Le long procès qui s’ouvre mardi 2 février à Pontoise doit faire la lumière sur les événements ayant conduit en juillet 2000 à la catastrophe qui a fait 113 victimes

Le procès qui s’ouvre mardi 2 février à Pontoise est d’abord celui d’une catastrophe aérienne qui a fait 113 victimes, le 25 juillet 2000, à Gonesse (Val-d’Oise). Le terrible accident a eu un écho compte tenu de la légende qui enveloppait le seul appareil capable de transporter des passagers au-dessus de l’Atlantique à des vitesses supersoniques.

Deux catégories de prévenus sont à partir de mardi dans le box. La compagnie Continental Airlines et deux de ses salariés, à qui il est reproché l’emploi d’une lamelle de titane pour l’entretien d’un DC10 de la compagnie américaine. Une roue du Concorde a en effet été déchirée par cette lamelle oubliée sur la piste par le DC10 lors de son envol de Roissy, juste avant que ne décolle le Concorde.

Ce qui avait fait l’originalité et la force du Concorde dans le transport aérien mondial, c’est son aile delta. Elle seule lui donnait l’aérodynamisme qui lui permettait de franchir la vitesse de mach 2. Toutefois, dans le cas d’un pneu du Concorde qui explose, les multiples débris risquent davantage de toucher cette aile qui contient les réservoirs que sur d’autres avions. En outre, au décollage, le Concorde avait une vitesse supérieure à celle des autres appareils. C’est précisément ce qui s’est produit ce 25 juillet 2000. Un éclat de pneu, d’un poids de 4,8 kg et propulsé à grande vitesse, a heurté l’aile. Pendant l’enquête des experts ont démontré que les étincelles produites par ces multiples impacts sur l’aile étaient capables de provoquer l’inflammation du carburant qui était vaporisé par le trou apparu après l’impact initial.

Trois autres Français sont renvoyés devant la justice. Henri Perrier (80 ans), ainsi que Jacques Herubel (74 ans), suivaient l’exploitation du programme Concorde pour son constructeur Aérospatiale (aujourd’hui intégré dans EADS). À ce titre, ils sont poursuivis pour avoir sous-estimé les incidents ayant émaillé la carrière de l’appareil, dont plusieurs éclatements de pneus dès 1979. Enfin, Claude Frantzen (72 ans) occupait des responsabilités au sein de la DGAC, l’autorité française en charge de l’aviation civile. Ces trois cadres se voient reprocher de n’avoir pas imposé au constructeur de renforcer la protection des réservoirs.

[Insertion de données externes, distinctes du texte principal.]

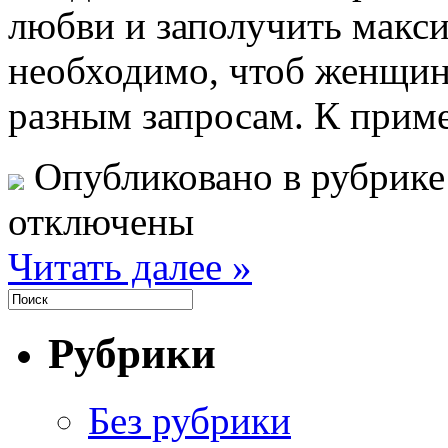
любви и заполучить макс
необходимо, чтоб женщин
разным запросам. К приме
Опубликовано в рубрик
отключены
Читать далее »
Рубрики
Без рубрики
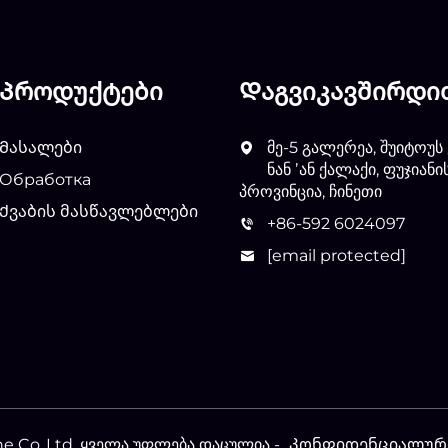
Პროდუქტები
Დაგვიკავშირდი
Მასალები
მე-5 გალერეა, შუიტოუს
ნან ʼან ქალაქი, ფუჯიანი
Обработка
პროვინცია, ჩინეთი
Ქვაბის მასწავლებლები
+86-592 6024097
[email protected]
 Co.,Ltd. ყველა უფლება დაცულია -
Კონფიდენციალურ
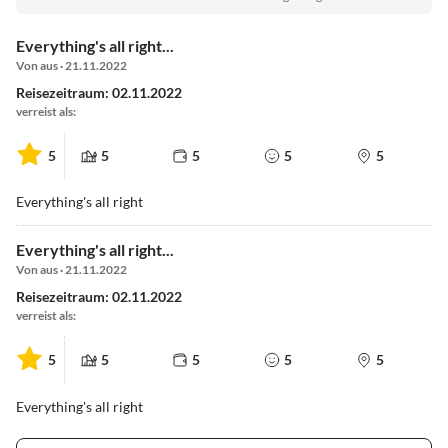
Everything's all right...
Von aus · 21.11.2022
Reisezeitraum: 02.11.2022
verreist als:
5
5
5
5
5
Everything's all right
Everything's all right...
Von aus · 21.11.2022
Reisezeitraum: 02.11.2022
verreist als:
5
5
5
5
5
Everything's all right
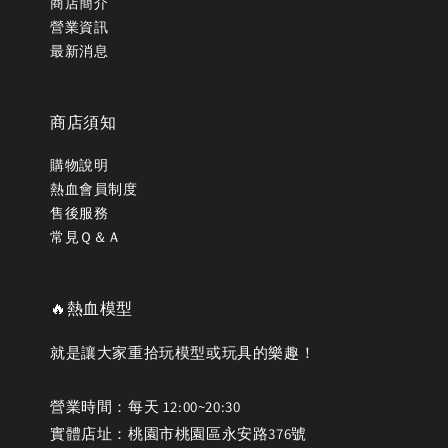
商店簡介
營業資訊
最新消息
商店須知
購物說明
熱血會員制度
售後服務
常見Ｑ＆Ａ
🔥熱血模型
就是讓大家重拾玩模型或玩具的樂趣！
營業時間：每天 12:00~20:30
實體店址：桃園市桃園區永安路376號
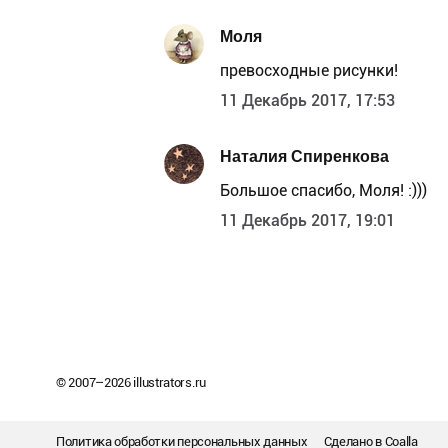
Моля
превосходные рисунки!
11 Декабрь 2017, 17:53
Наталия Спиренкова
Большое спасибо, Моля! :)))
11 Декабрь 2017, 19:01
© 2007–
2026
illustrators.ru
Политика обработки персональных данных
Сделано в
Coalla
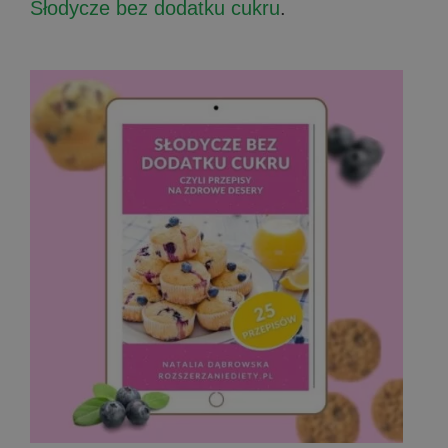
Słodycze bez dodatku cukru
.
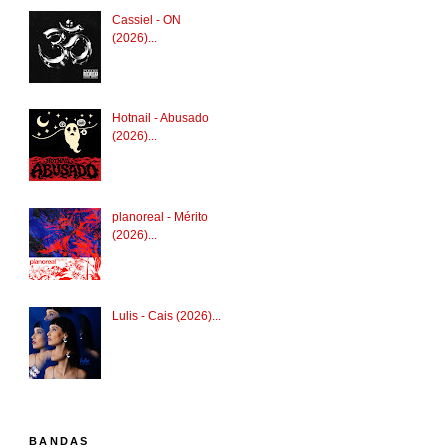
Cassiel - ON
(2026)...
Hotnail - Abusado
(2026)...
planoreal - Mérito
(2026)...
Lulis - Cais (2026)...
BANDAS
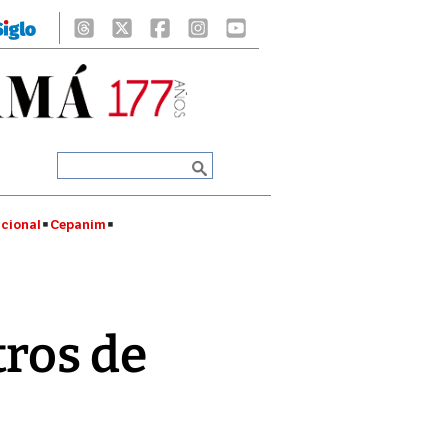
cional
Cepanim
tros de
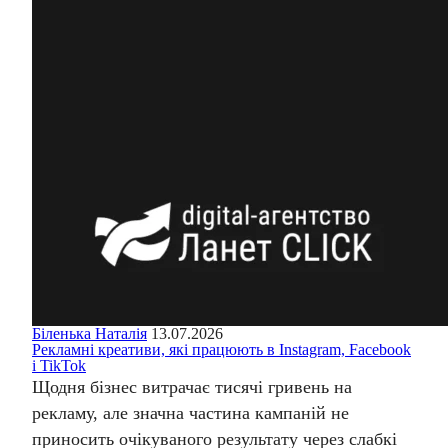
Біленька Наталія
13.07.2026
Рекламні креативи, які працюють в Instagram, Facebook
і TikTok
Щодня бізнес витрачає тисячі гривень на
рекламу, але значна частина кампаній не
приносить очікуваного результату через слабкі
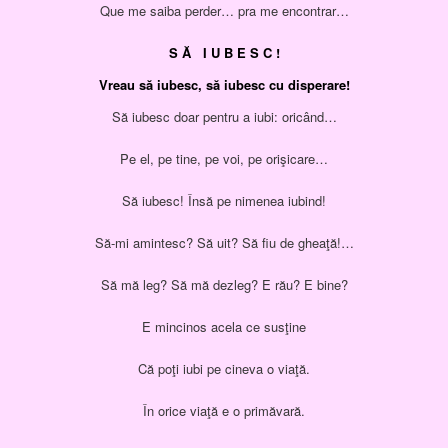
Que me saiba perder… pra me encontrar…
S Ă I U B E S C !
Vreau să iubesc, să iubesc cu disperare!
Să iubesc doar pentru a iubi: oricând…
Pe el, pe tine, pe voi, pe orişicare…
Să iubesc! Însă pe nimenea iubind!
Să-mi amintesc? Să uit? Să fiu de gheaţă!…
Să mă leg? Să mă dezleg? E rău? E bine?
E mincinos acela ce susţine
Că poţi iubi pe cineva o viaţă.
În orice viaţă e o primăvară.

Des événements « totalement imprévisibles » ?
Mes Olivier Metzner (avocat de Continental Airlines) et Daniel Soulez Larivière (conseil de Claude Frantzen) plaideront la nullité de la procédure à l’ouverture de l’audience. Interrogé par La Croix, Me Metzner indique que son client « est un coupable idéal ». Pour lui, l’origine de l’accident est un défaut de maintenance de l’appareil. Aucune charge n’a été retenue contre Air France, partie civile.

Pour Me Christian Buffat, avocat d’Henri Perrier, les événements intervenus étaient « totalement imprévisibles ». Selon lui, après le choc du gros morceau de pneu, c’est un phénomène inconnu de propagation des ondes à l’intérieur du réservoir qui a provoqué un trou dans celui-ci, puis la vaporisation du carburant.

Me Roland Rappaport, représentant de deux syndicats de pilotes et de la famille du pilote, note que « cette gloire nationale qu’était le Concorde présentait une fragilité importante ». Il souligne aussi que de nombreuses familles de passagers ne seront pas représentées (dans le cadre d’une indemnisation par les assurances elles se sont désistées de leur éventuel recours). Pendant ce temps, Michèle Fricheteau, propriétaire de l’hôtel sur lequel s’est écrasé le Concorde, ne décolère pas. « C’est un procès de lampistes », déclare celle qui a dénombré quatre employés parmi les victimes de l’accident (les 100 passagers de l’avion étaient majoritairement allemands, et il y avait 9 personnels navigants).

Pour Me Christian Buffat, la « longueur des débats (NDLR : quatre mois) démontre l’intention de la cour de refaire l’instruction à l’audience ». Une nécessité. Toutes les interrogations soulevées par l’accident devront en effet être replacées dans le contexte technologique, industriel et concurrentiel de l’époque de la conception de l’appareil, puis de son exploitation.